**Task directions**
Filter the records down to the lines that hold the word "LIST", and copy each of those lines.

/---

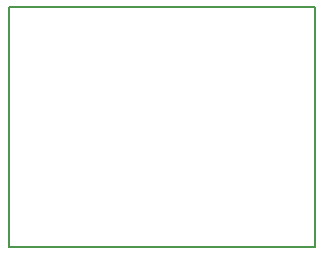
<source format=gm1>
G04 #@! TF.FileFunction,Profile,NP*
%FSLAX46Y46*%
G04 Gerber Fmt 4.6, Leading zero omitted, Abs format (unit mm)*
G04 Created by KiCad (PCBNEW 4.0.6) date Thu May  4 15:15:54 2017*
%MOMM*%
%LPD*%
G01*
G04 APERTURE LIST*
%ADD10C,0.100000*%
%ADD11C,0.150000*%
G04 APERTURE END LIST*
D10*
D11*
X135636000Y-113792000D02*
X135636000Y-93472000D01*
X161544000Y-113792000D02*
X135636000Y-113792000D01*
X161544000Y-93472000D02*
X161544000Y-113792000D01*
X135636000Y-93472000D02*
X161544000Y-93472000D01*
M02*

</source>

\---

**Response**
G04 APERTURE LIST*
G04 APERTURE END LIST*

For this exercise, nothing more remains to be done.